In this case the mother didn’t have the disease, so they're an “asymptomatic carrier. ”Now, pathology-wise, the lack of the dystrophin protein in muscle cells causes them to be fragile and easily damaged. Intracellular proteins like creatine kinase start leaking from the damaged muscle cells, and calcium starts to enter the cell, leading to cell death. In the short term, there is enough muscle regeneration to compensate for the increased muscle degeneration. Unfortunately, over time, the muscle tissue can’t keep up, so it atrophies and gets infiltrated by fat and fibrotic tissue, which results in severe muscle weakness. This process can occur in any muscle, but it is most noticeable in the lower limbs. All right, clinical manifestations of Duchenne muscular dystrophy usually present by age 5. Most children begin to walk later in childhood and have a “waddling” gait with frequent falls. They can also develop calf pseudohypertrophy, meaning their muscles look large, especially in the calves, but it’s actually due to a buildup of fat deposits and fibrotic tissue that accumulates as the muscle cells die.
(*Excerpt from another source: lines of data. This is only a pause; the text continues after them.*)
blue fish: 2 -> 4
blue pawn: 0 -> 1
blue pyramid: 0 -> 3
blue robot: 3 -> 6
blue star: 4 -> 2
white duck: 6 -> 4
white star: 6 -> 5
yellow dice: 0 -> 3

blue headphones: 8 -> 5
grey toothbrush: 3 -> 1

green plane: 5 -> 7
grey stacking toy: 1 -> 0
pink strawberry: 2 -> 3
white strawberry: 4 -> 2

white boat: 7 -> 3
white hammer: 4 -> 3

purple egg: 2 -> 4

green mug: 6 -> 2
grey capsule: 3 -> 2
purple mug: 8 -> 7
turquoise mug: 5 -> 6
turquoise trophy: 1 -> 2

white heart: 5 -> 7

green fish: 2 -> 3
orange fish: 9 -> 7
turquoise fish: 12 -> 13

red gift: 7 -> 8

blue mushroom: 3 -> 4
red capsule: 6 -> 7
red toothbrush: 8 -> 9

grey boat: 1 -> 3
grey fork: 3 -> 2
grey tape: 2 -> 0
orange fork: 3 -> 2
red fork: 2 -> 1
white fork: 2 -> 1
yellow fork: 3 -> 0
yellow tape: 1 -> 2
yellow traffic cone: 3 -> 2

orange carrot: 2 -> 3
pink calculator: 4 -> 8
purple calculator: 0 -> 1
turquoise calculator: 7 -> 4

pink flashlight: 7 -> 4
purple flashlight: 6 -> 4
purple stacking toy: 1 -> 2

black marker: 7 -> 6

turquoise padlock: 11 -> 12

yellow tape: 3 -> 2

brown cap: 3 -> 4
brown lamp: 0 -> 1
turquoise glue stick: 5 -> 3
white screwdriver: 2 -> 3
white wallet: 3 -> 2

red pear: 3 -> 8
Another classic sign of Duchenne is the Gowers sign, where a child who’s sitting or lying down can only stand up by first getting on their hands and knees, then slowly bringing their hands towards their feet to stand up. This is due to muscle weakness around the hips and upper legs. Clients can also develop skeletal deformities like scoliosis or hyperlordosis, and growth velocity is usually slower, resulting in a shorter overall stature. Clinical manifestations of Becker muscular dystrophy are similar to those of Duchenne, but are typically less severe and appear later in life, between age 10 to 20. Eventually, clients with Duchenne or Becker muscle dystrophies end up developing serious complications. These include respiratory failure as the diaphragm muscle weakens, as well as dilated cardiomyopathy and arrhythmias, leading to a shortened lifespan. Most clients with Duchenne die in their 20s, and those with Becker in their 40s. The diagnosis of Duchenne and Becker muscular dystrophies starts with the client’s history and physical assessment. Lab tests may show high creatine kinase levels, as well as other muscle enzymes such as aspartate transaminase and alanine transaminase, which indicates increased muscle degeneration. The diagnosis can be confirmed either by a Western blot, which can quantify dystrophin in muscle cells, or genetic tests, which look for mutations in the dystrophin gene.